AWS ECR uses an token-based authentication system, for which tokens automatically expire after 12 hours. This means frequent authentication is required to access base linux and neo4j env image. To enable this:

  • optionally install AWS-CLI locally. Alternatively you can also use the amazon-provided docker image (this is used in the makefile). To use the docker images for all steps below, replace the aws part of all commands with docker run --rm -it -v ~/.aws:/root/.aws amazon/aws-cli.
  • make sure you have AWS login credentials for the agr_aws account, with the permission group - AWS group for ECR access.
  • Upon setup, run aws configure (which will generate or append/update ~/.aws/config and ~/.aws/credentials) and provide the following details when asked for:
    • AWS Access Key ID: provide your personal access key ID
    • AWS Secret Access Key: provide your personal Secret Access Key (only accessible on access key creation, you may need to regenerate a new access key if you did not store it).
    • Default region name: us-east-1
    • Default output format: <enter> (accept default)
  • To test that your credentials are working correctly, run aws ecr get-login-password and verify a token is returned.

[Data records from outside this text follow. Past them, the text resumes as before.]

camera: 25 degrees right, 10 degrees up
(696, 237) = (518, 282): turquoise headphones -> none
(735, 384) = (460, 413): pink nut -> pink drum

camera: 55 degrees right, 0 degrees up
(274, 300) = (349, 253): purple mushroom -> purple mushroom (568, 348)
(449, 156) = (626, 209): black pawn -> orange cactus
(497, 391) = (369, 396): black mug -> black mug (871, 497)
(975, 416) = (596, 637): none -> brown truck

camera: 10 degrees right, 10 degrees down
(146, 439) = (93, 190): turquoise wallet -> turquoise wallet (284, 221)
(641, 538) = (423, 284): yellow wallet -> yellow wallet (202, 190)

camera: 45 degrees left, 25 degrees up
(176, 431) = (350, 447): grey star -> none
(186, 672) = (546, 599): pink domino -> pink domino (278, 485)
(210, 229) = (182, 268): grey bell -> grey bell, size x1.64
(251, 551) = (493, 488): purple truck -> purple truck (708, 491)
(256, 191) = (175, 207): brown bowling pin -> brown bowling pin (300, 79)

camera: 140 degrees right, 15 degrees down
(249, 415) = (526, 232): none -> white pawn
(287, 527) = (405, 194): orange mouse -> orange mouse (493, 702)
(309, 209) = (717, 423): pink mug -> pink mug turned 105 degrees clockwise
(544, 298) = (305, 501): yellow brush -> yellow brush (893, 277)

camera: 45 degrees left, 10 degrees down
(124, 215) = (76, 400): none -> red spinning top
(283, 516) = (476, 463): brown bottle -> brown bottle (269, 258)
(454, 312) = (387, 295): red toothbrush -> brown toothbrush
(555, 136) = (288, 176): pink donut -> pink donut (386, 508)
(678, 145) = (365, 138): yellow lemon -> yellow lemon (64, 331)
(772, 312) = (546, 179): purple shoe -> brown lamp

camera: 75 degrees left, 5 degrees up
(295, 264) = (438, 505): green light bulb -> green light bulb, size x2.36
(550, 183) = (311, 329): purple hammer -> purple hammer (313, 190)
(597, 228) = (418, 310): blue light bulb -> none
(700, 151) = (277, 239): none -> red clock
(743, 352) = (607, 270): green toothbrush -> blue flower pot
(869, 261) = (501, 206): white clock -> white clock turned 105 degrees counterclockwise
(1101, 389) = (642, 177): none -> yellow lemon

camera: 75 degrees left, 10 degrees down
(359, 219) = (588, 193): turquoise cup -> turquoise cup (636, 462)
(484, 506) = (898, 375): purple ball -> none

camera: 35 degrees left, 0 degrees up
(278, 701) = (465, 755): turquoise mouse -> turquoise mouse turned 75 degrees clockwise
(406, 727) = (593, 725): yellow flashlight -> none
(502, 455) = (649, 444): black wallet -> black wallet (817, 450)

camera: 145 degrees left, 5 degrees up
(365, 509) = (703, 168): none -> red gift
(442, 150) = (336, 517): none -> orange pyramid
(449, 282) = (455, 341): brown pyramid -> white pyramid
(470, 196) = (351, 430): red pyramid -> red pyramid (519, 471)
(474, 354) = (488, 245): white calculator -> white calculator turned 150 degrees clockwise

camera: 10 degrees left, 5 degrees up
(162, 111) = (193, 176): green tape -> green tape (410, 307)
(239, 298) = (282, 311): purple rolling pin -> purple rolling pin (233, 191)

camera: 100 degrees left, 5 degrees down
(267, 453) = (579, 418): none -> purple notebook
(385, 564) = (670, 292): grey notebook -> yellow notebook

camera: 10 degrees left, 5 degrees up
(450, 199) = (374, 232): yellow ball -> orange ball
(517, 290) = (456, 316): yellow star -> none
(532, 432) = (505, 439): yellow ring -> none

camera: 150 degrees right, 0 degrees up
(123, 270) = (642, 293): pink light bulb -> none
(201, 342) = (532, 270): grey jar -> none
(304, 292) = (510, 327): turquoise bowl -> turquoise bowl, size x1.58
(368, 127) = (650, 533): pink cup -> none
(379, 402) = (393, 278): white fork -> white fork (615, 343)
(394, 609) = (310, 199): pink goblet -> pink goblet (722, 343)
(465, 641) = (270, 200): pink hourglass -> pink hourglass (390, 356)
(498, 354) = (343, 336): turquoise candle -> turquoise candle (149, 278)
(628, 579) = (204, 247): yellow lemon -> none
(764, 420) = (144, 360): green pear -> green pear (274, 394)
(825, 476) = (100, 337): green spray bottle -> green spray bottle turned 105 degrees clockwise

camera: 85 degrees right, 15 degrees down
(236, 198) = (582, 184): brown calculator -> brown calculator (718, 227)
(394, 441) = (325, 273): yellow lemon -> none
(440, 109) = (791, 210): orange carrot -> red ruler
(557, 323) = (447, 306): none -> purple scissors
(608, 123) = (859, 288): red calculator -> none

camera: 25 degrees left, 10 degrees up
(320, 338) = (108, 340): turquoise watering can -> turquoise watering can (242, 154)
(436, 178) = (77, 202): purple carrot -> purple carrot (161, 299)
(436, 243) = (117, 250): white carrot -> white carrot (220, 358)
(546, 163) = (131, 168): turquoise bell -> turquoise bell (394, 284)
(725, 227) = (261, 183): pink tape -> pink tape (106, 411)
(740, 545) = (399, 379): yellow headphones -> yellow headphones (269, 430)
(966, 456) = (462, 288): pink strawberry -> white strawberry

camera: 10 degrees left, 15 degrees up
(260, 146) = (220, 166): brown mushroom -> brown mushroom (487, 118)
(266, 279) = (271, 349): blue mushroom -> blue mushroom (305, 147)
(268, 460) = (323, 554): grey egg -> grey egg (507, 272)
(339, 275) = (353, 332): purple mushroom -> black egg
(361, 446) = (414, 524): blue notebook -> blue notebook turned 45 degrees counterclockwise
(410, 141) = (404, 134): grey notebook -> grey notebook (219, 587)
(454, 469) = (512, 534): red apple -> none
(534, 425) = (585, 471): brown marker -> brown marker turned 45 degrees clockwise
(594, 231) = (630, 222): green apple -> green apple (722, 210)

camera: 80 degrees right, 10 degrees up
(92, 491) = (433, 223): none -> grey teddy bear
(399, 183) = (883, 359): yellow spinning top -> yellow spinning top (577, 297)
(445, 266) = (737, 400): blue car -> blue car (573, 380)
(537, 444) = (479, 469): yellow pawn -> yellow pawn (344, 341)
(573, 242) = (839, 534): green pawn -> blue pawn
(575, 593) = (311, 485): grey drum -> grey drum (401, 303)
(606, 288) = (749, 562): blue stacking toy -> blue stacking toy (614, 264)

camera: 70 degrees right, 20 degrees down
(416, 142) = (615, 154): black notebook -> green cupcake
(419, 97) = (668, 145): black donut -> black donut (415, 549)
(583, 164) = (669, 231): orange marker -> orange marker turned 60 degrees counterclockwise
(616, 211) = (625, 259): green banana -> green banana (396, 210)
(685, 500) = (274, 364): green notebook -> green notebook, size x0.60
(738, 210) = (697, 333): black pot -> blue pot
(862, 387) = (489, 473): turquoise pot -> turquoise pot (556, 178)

The Makefile includes all required recipes and dependencies to automatically perform AWS authentification when required for any make target, provided that the above aws cli configurations are in place. Alternatively, to manually renew the authentication token stored in .docker/config.json (for custom debugging and development), you can execute the following make command (export or pass the AWS_PROFILE environment variable value as your aws-profile name if you use a named aws profile for agr):

make registry-docker-login

Reminder: authentification needs to be renewed every time you get an error like this (usually ~ every 12 hours):

Error response from daemon: pull access denied for 100225593120.dkr.ecr.us-east-1.amazonaws.com/agr_neo4j_env, repository does not exist or may require 'docker login': denied: Your authorization token has expired. Reauthenticate and try again.